The WWE benches their performers for 7 days for each failed concussion test and that might be solely due to the Benoit issue).
That’s a heck of a lot of a paycheck gone, and a week out of the public eye can be disastrous for any performer. They want to perform, the company wants them to perform, and so both health teams and athletes feel pressure to have bills of good health, whether they’re strictly true or not. Organizations will, as has been seen in the NFL (and battled in court), throw an injured athlete under the bus for money, all while trying to protect themselves from litigation.
Add to the mix that each organization has different standards and practices, and it breeds loose and dangerous rules to keep rosters full (Io Shirai, one of the greatest female wrestlers in the world, was scouted by the #WWE, but they wouldn’t sign her due to a neck injury issue, and she’s continued to compete, medically cleared by Japanese production Stardom, until the WWE finally cleared her somehow this year).
The fault in the concussion discussion lies in all three aspects of wrestling health care. Performers want to eat and perform, doctors want to stay employed and maintain their patients’ health, and organizations want to make money in the least illegal way possible. It’s good for business and toxic for health care.

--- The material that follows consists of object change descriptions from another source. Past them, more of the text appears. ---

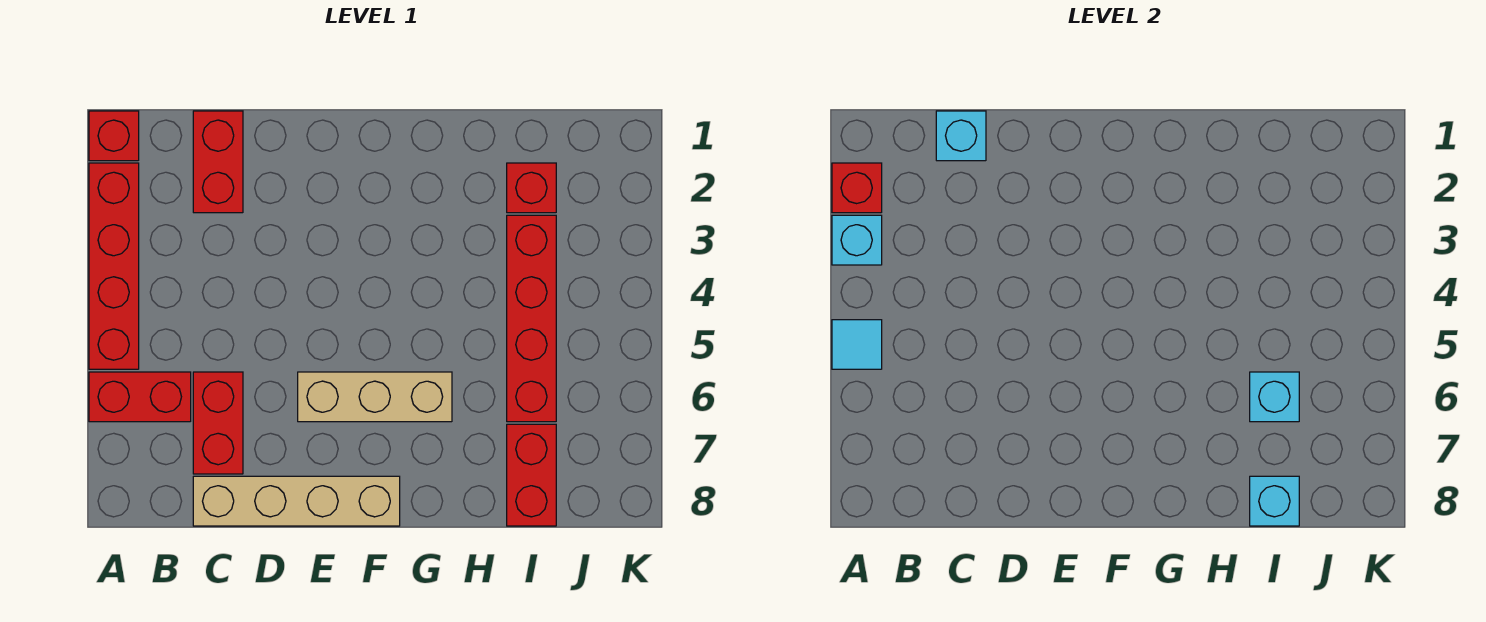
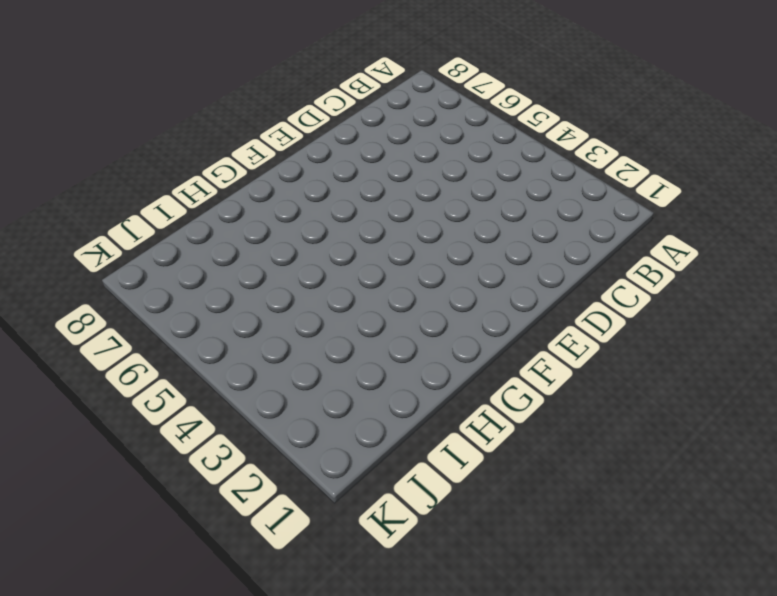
none -> red 1x1 brick [89,111,139,161]
none -> red 1x4 brick [89,163,139,369]
none -> red 1x2 brick [89,372,191,422]

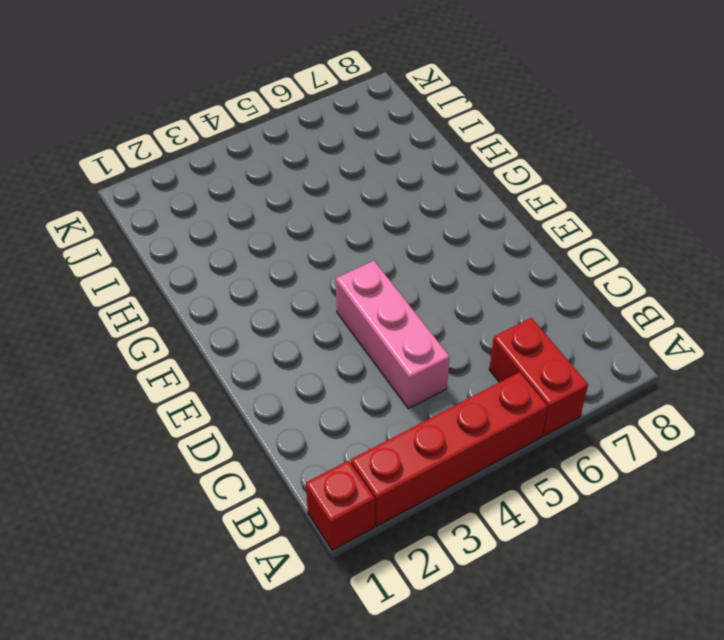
pink 1x3 brick [336,261,450,409] -> none
none -> red 1x2 brick [193,111,243,213]
none -> red 1x2 brick [193,372,243,474]
none -> tan 1x4 brick [193,476,400,526]

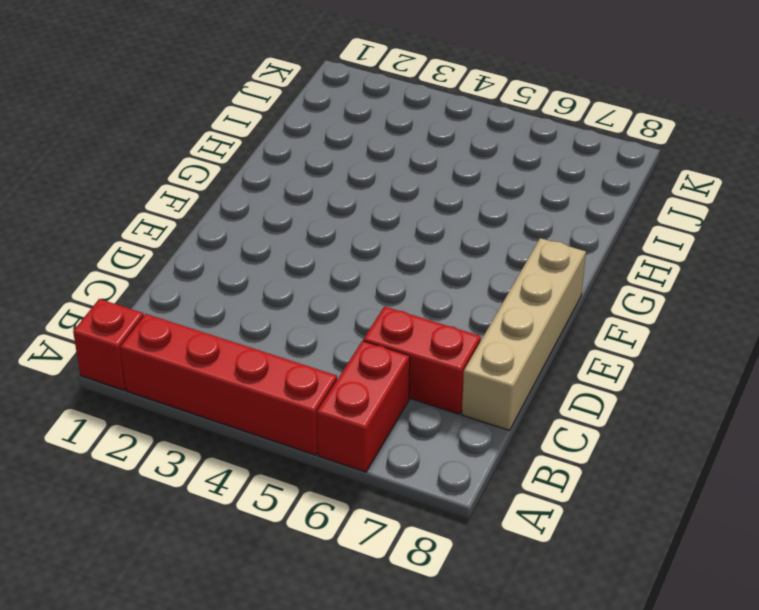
none -> red 1x2 brick [193,111,243,213]
none -> tan 1x3 brick [298,372,452,422]
none -> red 1x1 brick [507,163,556,213]

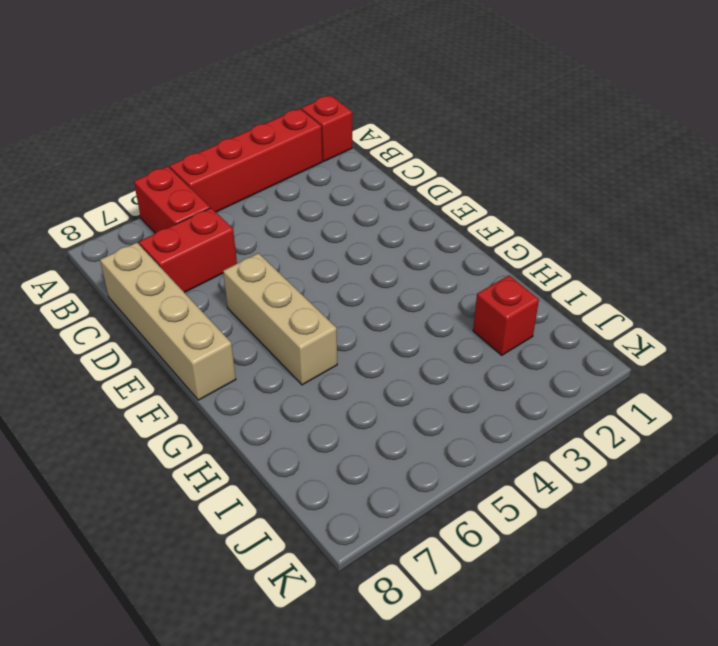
none -> red 1x2 brick [193,111,243,213]
none -> red 1x4 brick [507,215,556,422]
none -> red 1x2 brick [507,424,556,526]

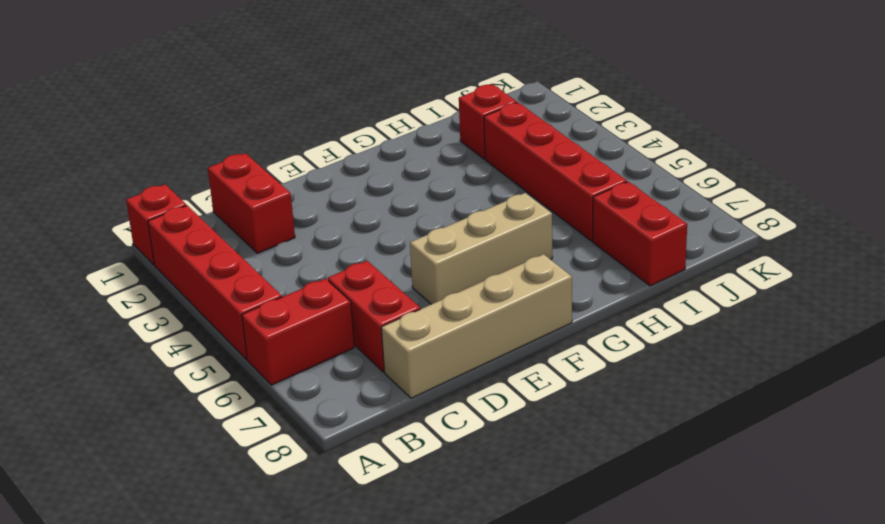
none -> red 1x1 brick [832,163,882,213]
none -> cyan 1x1 brick [832,215,882,265]
none -> cyan 1x1 tile [832,320,882,369]

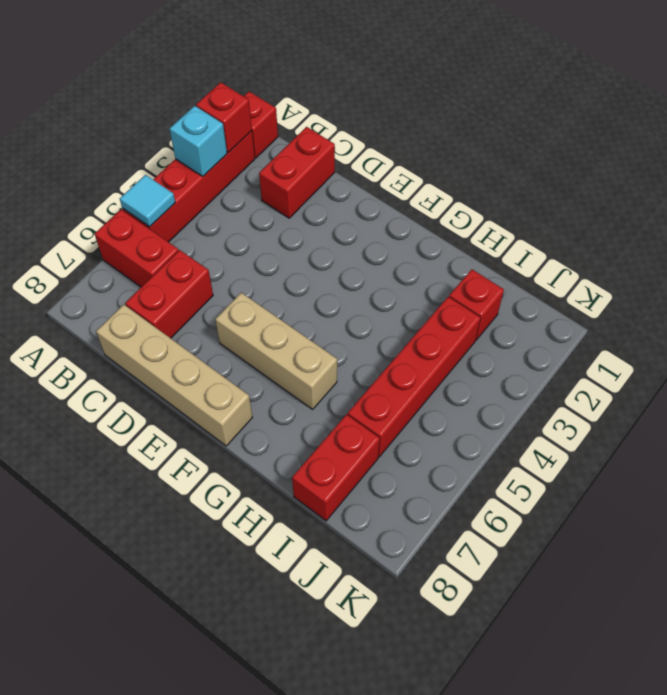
none -> cyan 1x1 brick [936,111,986,161]
none -> cyan 1x1 brick [1250,372,1299,422]
none -> cyan 1x1 brick [1250,476,1299,526]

I would be an idiot to say I have the perfect plan to fix this. But sometimes, a talk needs to be had even if there aren’t easy solutions. The discussion should be open for that very reason: someone else may have knowledge I don’t and can suggest ideas for reform, but if the topic isn’t freely discussed, that wisdom is left out of the discussion.
So in the interest of the humans working in performance and healthcare, business needs to take a backseat sometimes. I’m not sure the culture of hidden injuries can change any other way.